::: Document extract :::
Builds stopped working yesterday - gitlab runner instances stuck in Pending state

We’ve had a gitlab.com, gitlab-runner setup running on a specific runner deployed to our kubernetes cluster. It ran for ~6 months no problem and yesterday all of our pipelines fail with this same error on every stage. We had a devops guy set everything up and he left a couple of weeks ago, so I’m on the steep learning curve of figuring out what was done without much in the way of documentation.

I can see what is failing, but I don’t really understand where I start applying fixes to resolve this issue.

The job output from one of our builds:
Running with gitlab-runner 13.3.1 (738bbe5a) on runner-gitlab-runner-594484c775-v2zxb w7WiGHhk Preparing the "kubernetes" executor ** ** 00:00** ** Using Kubernetes namespace: gitlab-managed-apps Using Kubernetes executor with image gcr.io/kaniko-project/executor:debug ... Preparing environment ** ** 03:03** ** Waiting for pod gitlab-managed-apps/runner-w7wighhk-project-20213218-concurrent-0xsr7z to be running, status is Pending Waiting for pod gitlab-managed-apps/runner-w7wighhk-project-20213218-concurrent-0xsr7z to be running, status is Pending
<same message for another 3-4 minutes>
ERROR: Job failed (system failure): prepare environment: timed out waiting for pod to start. Check https://docs.gitlab.com/runner/shells/index.html#shell-profile-loading for more information

Then the build reports as failed. The shell documentation does not provide and good info that I believe helps me resolve this. I’ve logged into the gitlab-runner instance and don’t see any of the referenced shell files. All the builds show a similar output. We can get our builds to run on the shared runners, but we have a lot and don’t think we’ll be able to use this long-term.

I can see the gitlab-runner deployment running:
$ kubectl get pods -n gitlab-managed-apps
NAME READY STATUS RESTARTS AGE
runner-gitlab-runner-594484c775-v2zxb 1/1 Running 0 161d

If I run a build, I can see where it spins up a pod to run the build:
$ kubectl get pods -n gitlab-managed-apps
NAME READY STATUS RESTARTS AGE
runner-gitlab-runner-594484c775-v2zxb 1/1 Running 0 161d
runner-w7wighhk-project-20213218-concurrent-024xhx 0/2 Pending 0 8s

The logs show a lot of the same errors from the build screen, but there’s some additional info that might point in a helpful direction, but googling for these errors and searching the forum didn’t turn anything useful up. Here’s some exceprts from the logs:

WARNING: Failed to process runner builds=1 error=prepare environment: timed out waiting for pod to start. Check https://docs.gitlab.com/runner/shells/index.html#shell-profile-loading for more information executor=kubernetes runner=w7WiGHhk
ERROR: Job failed (system failure): prepare environment: timed out waiting for pod to start. Check https://docs.gitlab.com/runner/shells/index.html#shell-profile-loading for more information duration=3m3.679822327s job=1051575746 project=20213218 runner=w7WiGHhk
WARNING: Appending trace to coordinator... aborted code=403 job=1052542445 job-log= job-status=canceled runner=w7WiGHhk sent-log=6733-6934 status=403 Forbidden update-interval=0s

This is about all I’ve figured out so far. Someone with a similar setup had reported that his logs bloated and stopped his container from responding, but best I can tell I don’t have space issues on my gitlab-runner instance.
::: Listed records :::
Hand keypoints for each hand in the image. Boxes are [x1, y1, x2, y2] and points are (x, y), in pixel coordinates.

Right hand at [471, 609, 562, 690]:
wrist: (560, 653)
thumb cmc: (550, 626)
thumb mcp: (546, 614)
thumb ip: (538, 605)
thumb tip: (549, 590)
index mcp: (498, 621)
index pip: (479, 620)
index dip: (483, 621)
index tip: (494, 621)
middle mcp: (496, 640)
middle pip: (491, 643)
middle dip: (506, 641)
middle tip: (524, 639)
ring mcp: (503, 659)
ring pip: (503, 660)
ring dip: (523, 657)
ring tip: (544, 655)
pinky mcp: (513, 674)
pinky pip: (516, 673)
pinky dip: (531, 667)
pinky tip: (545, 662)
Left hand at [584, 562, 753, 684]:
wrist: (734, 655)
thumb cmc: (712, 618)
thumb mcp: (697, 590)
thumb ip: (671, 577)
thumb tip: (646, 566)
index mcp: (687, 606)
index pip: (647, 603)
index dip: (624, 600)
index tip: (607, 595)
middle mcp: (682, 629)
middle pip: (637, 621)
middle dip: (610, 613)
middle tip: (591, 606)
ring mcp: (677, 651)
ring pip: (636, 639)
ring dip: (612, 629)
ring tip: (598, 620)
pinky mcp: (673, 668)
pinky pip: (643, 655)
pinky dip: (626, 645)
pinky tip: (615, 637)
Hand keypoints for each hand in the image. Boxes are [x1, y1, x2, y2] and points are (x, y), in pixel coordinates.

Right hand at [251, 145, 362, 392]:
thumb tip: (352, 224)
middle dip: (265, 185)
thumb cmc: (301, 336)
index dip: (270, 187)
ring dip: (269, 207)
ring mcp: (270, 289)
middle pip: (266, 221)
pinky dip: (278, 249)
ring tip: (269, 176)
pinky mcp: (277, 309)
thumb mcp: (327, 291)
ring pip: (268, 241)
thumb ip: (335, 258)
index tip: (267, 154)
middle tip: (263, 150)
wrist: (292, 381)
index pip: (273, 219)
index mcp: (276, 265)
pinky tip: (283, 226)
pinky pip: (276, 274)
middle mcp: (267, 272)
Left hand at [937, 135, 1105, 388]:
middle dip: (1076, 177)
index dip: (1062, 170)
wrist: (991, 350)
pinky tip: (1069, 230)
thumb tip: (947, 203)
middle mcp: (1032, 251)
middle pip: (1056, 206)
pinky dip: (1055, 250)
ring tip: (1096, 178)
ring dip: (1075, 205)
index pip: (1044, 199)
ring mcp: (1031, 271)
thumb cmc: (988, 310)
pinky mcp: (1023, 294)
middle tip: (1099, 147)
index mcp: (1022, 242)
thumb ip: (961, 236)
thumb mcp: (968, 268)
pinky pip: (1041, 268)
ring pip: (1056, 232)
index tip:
:::
Exercises |
**1.** Which gitlab-runner version appears in the job output in the runner thread?
**2.** Please quote the runner thread from "This is about" to "my gitlab-runner instance.".
The data is separate from the runner thread.

Responses per task |
**1.** 13.3.1 (738bbe5a)

**2.**
This is about all I’ve figured out so far. Someone with a similar setup had reported that his logs bloated and stopped his container from responding, but best I can tell I don’t have space issues on my gitlab-runner instance.